Eco-regional Efforts: The ACUB program and its associated management and restoration projects are just one piece of a broad-scale, multi-partner effort to restore and recover these candidate species on the grasslands throughout their historic range. Efforts extend from the Georgia Basin in British Columbia, south through the Puget Trough in Washington to the Willamette Valley in Oregon.

Partners in the south Puget Sound area, including the Washington Departments of Fish and Wildlife and Natural Resources, Fort Lewis, The Nature Conservancy, Thurston County, and private landowners, have come together to sign a Candidate Conservation Agreement (CCA). The CCA is a formal agreement among participating partners and the U.S. Fish and Wildlife Service. The participants voluntarily commit to implementing specific actions that will remove or reduce the threats to these species, thereby contributing to stabilizing or restoring the species so that listing is no longer necessary.

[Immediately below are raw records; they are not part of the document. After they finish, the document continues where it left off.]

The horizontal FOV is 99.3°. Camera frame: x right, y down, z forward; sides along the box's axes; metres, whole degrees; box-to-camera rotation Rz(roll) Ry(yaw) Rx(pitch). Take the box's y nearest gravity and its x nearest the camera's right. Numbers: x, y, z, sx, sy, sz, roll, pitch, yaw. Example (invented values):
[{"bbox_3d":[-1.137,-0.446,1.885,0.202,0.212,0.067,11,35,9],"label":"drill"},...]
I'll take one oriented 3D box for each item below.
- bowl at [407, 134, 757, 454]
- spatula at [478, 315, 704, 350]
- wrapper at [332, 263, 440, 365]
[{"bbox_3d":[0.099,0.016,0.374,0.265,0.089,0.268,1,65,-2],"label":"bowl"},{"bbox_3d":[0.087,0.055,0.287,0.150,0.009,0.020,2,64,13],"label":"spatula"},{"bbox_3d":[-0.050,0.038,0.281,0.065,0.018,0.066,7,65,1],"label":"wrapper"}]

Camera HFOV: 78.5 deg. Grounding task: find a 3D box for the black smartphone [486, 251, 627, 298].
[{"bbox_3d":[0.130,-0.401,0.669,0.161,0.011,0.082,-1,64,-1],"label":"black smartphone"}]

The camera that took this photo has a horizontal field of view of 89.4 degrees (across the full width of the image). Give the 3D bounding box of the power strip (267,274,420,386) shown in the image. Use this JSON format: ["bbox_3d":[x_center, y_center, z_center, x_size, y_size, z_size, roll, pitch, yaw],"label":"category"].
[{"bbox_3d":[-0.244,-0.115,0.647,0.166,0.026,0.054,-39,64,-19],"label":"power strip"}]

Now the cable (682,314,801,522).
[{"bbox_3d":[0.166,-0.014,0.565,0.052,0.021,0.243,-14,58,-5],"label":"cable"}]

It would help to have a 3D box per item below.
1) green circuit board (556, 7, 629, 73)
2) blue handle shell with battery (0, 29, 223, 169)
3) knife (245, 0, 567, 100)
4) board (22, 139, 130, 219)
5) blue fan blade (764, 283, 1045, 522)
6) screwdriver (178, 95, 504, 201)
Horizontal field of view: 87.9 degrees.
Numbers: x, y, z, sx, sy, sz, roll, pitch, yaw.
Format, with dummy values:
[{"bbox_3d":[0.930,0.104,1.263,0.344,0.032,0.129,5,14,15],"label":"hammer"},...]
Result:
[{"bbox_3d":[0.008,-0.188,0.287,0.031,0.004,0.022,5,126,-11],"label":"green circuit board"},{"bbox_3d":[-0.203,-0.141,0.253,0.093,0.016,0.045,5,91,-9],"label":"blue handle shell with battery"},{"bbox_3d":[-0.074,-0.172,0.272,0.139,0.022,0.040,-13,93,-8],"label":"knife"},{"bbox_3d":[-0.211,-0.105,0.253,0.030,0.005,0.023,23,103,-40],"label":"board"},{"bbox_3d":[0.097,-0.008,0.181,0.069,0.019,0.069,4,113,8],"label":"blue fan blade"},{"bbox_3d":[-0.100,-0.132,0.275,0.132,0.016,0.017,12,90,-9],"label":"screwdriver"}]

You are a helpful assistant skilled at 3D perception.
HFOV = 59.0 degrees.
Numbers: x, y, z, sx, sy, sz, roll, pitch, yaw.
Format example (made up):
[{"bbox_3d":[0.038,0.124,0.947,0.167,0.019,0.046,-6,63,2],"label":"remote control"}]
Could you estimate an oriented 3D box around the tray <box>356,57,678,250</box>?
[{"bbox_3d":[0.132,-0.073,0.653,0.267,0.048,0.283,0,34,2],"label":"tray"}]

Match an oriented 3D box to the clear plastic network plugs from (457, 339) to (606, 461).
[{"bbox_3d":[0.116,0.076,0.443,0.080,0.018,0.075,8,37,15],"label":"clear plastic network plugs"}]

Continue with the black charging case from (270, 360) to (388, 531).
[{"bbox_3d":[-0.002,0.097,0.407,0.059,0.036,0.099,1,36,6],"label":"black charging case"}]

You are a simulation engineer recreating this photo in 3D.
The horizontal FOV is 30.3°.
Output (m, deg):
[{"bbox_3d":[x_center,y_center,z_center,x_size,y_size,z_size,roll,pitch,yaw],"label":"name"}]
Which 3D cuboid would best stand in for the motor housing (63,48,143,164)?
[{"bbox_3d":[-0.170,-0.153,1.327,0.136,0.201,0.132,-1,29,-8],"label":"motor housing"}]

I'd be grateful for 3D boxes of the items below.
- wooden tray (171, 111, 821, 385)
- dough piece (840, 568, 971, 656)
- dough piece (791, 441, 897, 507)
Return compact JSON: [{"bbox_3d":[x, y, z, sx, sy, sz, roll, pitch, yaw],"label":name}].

In addition to the formal agreements such as the CCA, partners are engaged in local working groups throughout the eco-region, informal statements of unity that link partners together through common goals, active participation in species-specific workshops, as well as on-the-ground restoration and protection work across the ecoregion. This cooperative approach boosts chances of regional recovery of the species while assuring that Fort Lewis maintains its soldier training capacity.